The operations against ISIS come amid concerns that the group is attempting to rebuild its capabilities, including by taking advantage of the overthrow of Syrian President Bashar Al Assad in December.

Trump has expressed skepticism about the American presence in Syria, where the U.S. has some 2,000 U.S. troops that partner with local forces to combat ISIS. But the Pentagon has not received guidance from the White House to withdraw U.S. troops from Syria, U.S. officials said.

B-1 Bombers, Philippine Fighters Maneuver Over South China Sea

B-1 Bombers, Philippine Fighters Maneuver Over South China Sea

U.S. Air Force B-1 bombers flew alongside Philippine fighter jets over the South China Sea on Feb. 4 in a significant show of airpower in a disputed region.

The Philippine Air Force announced on social media that three of its FA-50 fighters flew along with two B-1Bs over the West Philippine Sea, the Philippines’ designation for a region in the South China Sea that includes its Exclusive Economic Zone.

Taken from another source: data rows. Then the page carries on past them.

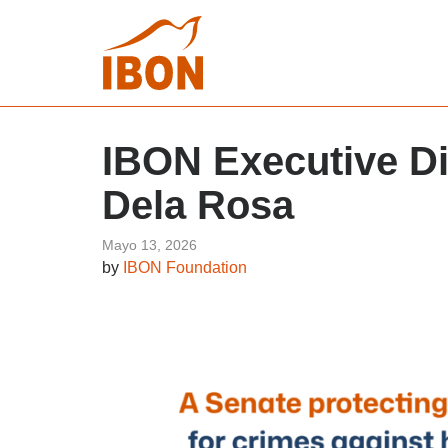
IBON Executive Di
Dela Rosa
Mayo 13, 2026
by
IBON Foundation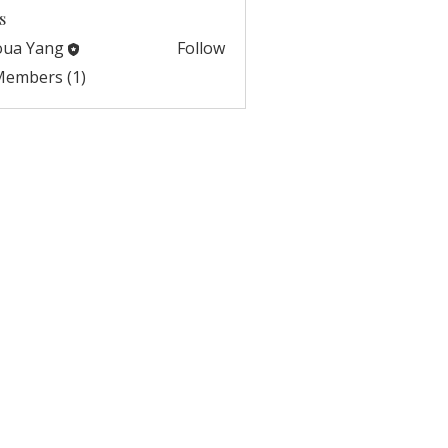
s
oua Yang
Follow
 Members (1)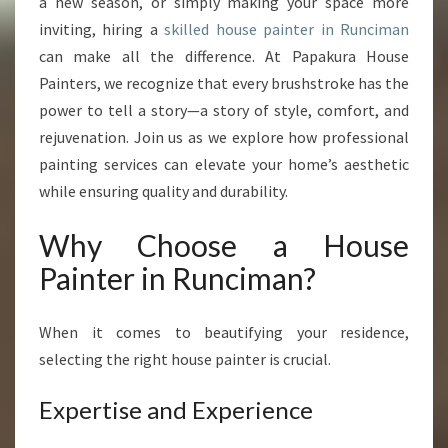
O
a new season, or simply making your space more
U
inviting, hiring a
skilled house painter in Runciman
R
can make all the difference. At Papakura House
H
Painters, we recognize that every brushstroke has the
O
power to tell a story—a story of style, comfort, and
M
E
rejuvenation. Join us as we explore how professional
W
painting services can elevate your home’s aesthetic
I
while ensuring quality and durability.
T
H
Why Choose a House
A
H
Painter in Runciman?
O
U
S
When it comes to beautifying your residence,
E
selecting the right house painter is crucial.
P
A
Expertise and Experience
I
N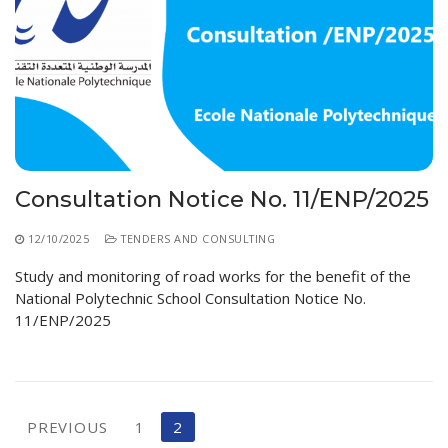
Consultation Notice No. 11/ENP/2025
12/10/2025
TENDERS AND CONSULTING
Study and monitoring of road works for the benefit of the
National Polytechnic School Consultation Notice No.
11/ENP/2025
Posts
PREVIOUS
1
2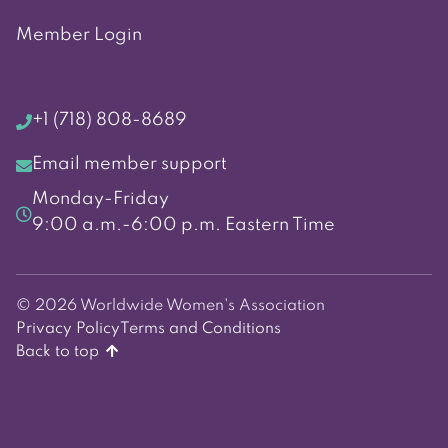
Member Login
+1 (718) 808-8689
Email member support
Monday-Friday
9:00 a.m.-6:00 p.m. Eastern Time
© 2026 Worldwide Women's Association
Privacy Policy
Terms and Conditions
Back to top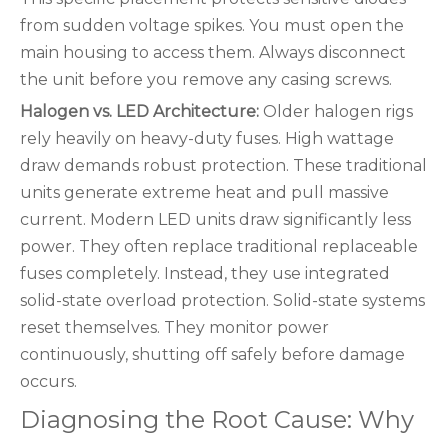
from sudden voltage spikes. You must open the
main housing to access them. Always disconnect
the unit before you remove any casing screws.
Halogen vs. LED Architecture:
Older halogen rigs
rely heavily on heavy-duty fuses. High wattage
draw demands robust protection. These traditional
units generate extreme heat and pull massive
current. Modern LED units draw significantly less
power. They often replace traditional replaceable
fuses completely. Instead, they use integrated
solid-state overload protection. Solid-state systems
reset themselves. They monitor power
continuously, shutting off safely before damage
occurs.
Diagnosing the Root Cause: Why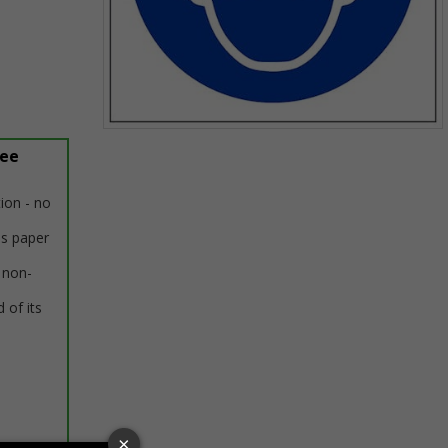
Item
ree
1
of
1
tion - no
us paper
 non-
 of its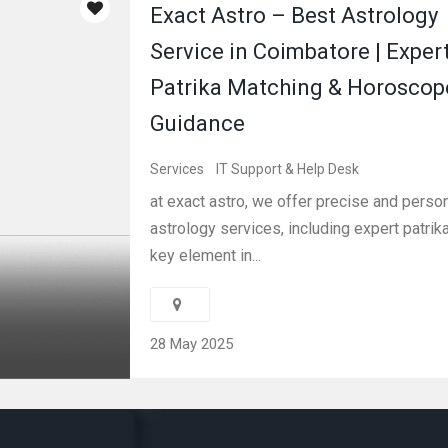
Exact Astro – Best Astrology
Service in Coimbatore | Exper
Patrika Matching & Horoscop
Guidance
Services
IT Support & Help Desk
at exact astro, we offer precise and perso
astrology services, including expert patri
key element in...
28 May 2025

In its own social media post, Pacific Air Forces said the bombers and fighters flew “a joint air patrol and intercept exercise to enhance our operational coordination, refine our tactical and operational strategies together, and maintain our air dominance and regional security in a #FreeAndOpenIndoPacific.”

The B-1s involved in this latest flight are from a group of four from Ellsworth Air Force Base, S.D., that deployed to Guam for a Bomber Task Force rotation beginning Jan. 15—the first such deployment of 2025. Two of those four bombers flew with Japanese and South Korean fighters in the airspace between the two countries to kick off the task force.

In a briefing with local media, a Philippine Air Force spokesperson said the patrol flew over “Bajo de Masinloc”—the Philippines’ name for the disputed Scarborough Shoal, a highly contested island in the South China Sea. Both the Philippines and China claim sovereignty over the shoal, and have faced off both in international courts and militarily.

In August 2024, the Philippines accused a Chinese aircraft of releasing flares near one of its planes, which was flying a patrol near the Scarborough Shoal. In January, a Chinese coast guard ship reportedly patrolled near the shoal, coming within 77 nautical miles of the Philippines.

U.S. Air Force flights over the South China Sea are relatively routine, and at times create encounters with Chinese warplanes sent up to intercept the flights. In late 2023, the Pentagon cited hundreds of “unsafe” intercepts by Chinese aircraft over the previous two years, accusing the China’s Peoples Republic Army Air Force (PLAAF) of unprofessional behavior. No such incidents have been publicized in the past year, however. It is unclear whether the PLAAF altered its tactics as a result of the U.S. actions or if the U.S. Air Force also changed tactics in the region.